- **Material provided**:
+ + + + +

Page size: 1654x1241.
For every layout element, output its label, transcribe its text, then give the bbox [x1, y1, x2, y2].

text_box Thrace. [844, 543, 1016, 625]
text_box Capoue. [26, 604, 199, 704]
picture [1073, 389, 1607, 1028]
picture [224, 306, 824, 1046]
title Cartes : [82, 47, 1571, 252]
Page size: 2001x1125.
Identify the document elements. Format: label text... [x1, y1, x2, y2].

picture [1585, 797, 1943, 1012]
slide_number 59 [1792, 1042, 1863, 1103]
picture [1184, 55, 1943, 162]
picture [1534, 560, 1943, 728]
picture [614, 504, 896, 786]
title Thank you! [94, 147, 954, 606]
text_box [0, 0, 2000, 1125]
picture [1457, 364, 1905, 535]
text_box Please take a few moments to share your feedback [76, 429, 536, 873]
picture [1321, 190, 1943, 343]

+ + + + +

- **What the task asks**:
Copy the rows word for word, starting with the line that contains "Page size: 2001x1125." and going through the end of the rows.

- **Exercise response**:
Page size: 2001x1125.
Identify the document elements. Format: label text... [x1, y1, x2, y2].

picture [1585, 797, 1943, 1012]
slide_number 59 [1792, 1042, 1863, 1103]
picture [1184, 55, 1943, 162]
picture [1534, 560, 1943, 728]
picture [614, 504, 896, 786]
title Thank you! [94, 147, 954, 606]
text_box [0, 0, 2000, 1125]
picture [1457, 364, 1905, 535]
text_box Please take a few moments to share your feedback [76, 429, 536, 873]
picture [1321, 190, 1943, 343]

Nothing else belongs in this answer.